Our results indicate that each of the Calochroi species has undergone a relatively independent evolutionary history, hypothesised as follows: 1) a widely distributed ancestral population of C. arcuatorum diverged into distinctive sympatric populations in the New World; 2) two divergent lineages in C. elegantior gave rise to the New World and Old World haplotypes, respectively; and 3) the low levels of genetic divergence within C. aureofulvus and C. napus may be the result of more recent demographic population expansions. The scenario of migration via the Bering Land Bridge provides the most probable explanation for contemporaneous disjunct geographic distributions of these species, but it does not offer an explanation for the low degree of genetic divergence between populations of C. aureofulvus and C. napus. Our findings are mostly consistent with the designation of New World allopatric populations as separate species from the European counterpart species C. arcuatorum and C. elegantior.

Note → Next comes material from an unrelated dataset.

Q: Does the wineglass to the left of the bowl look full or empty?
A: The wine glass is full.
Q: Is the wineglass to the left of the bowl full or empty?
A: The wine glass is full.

We propose the synonymy of C. albobrunnoides, C. albobrunnoides var. violaceovelatus and C. subpurpureophyllus var. sulphureovelatus with C. napus. The results also reinforce previous observations that linked C. arcuatorum and C. aureofulvus displaying distributions in parts of North America and Europe. Interpretations of the population structure of these fungi suggest that host tree history has heavily influenced their modern distributions; however, the complex issues related to co-migration of these fungi with their tree hosts remain unclear at this time.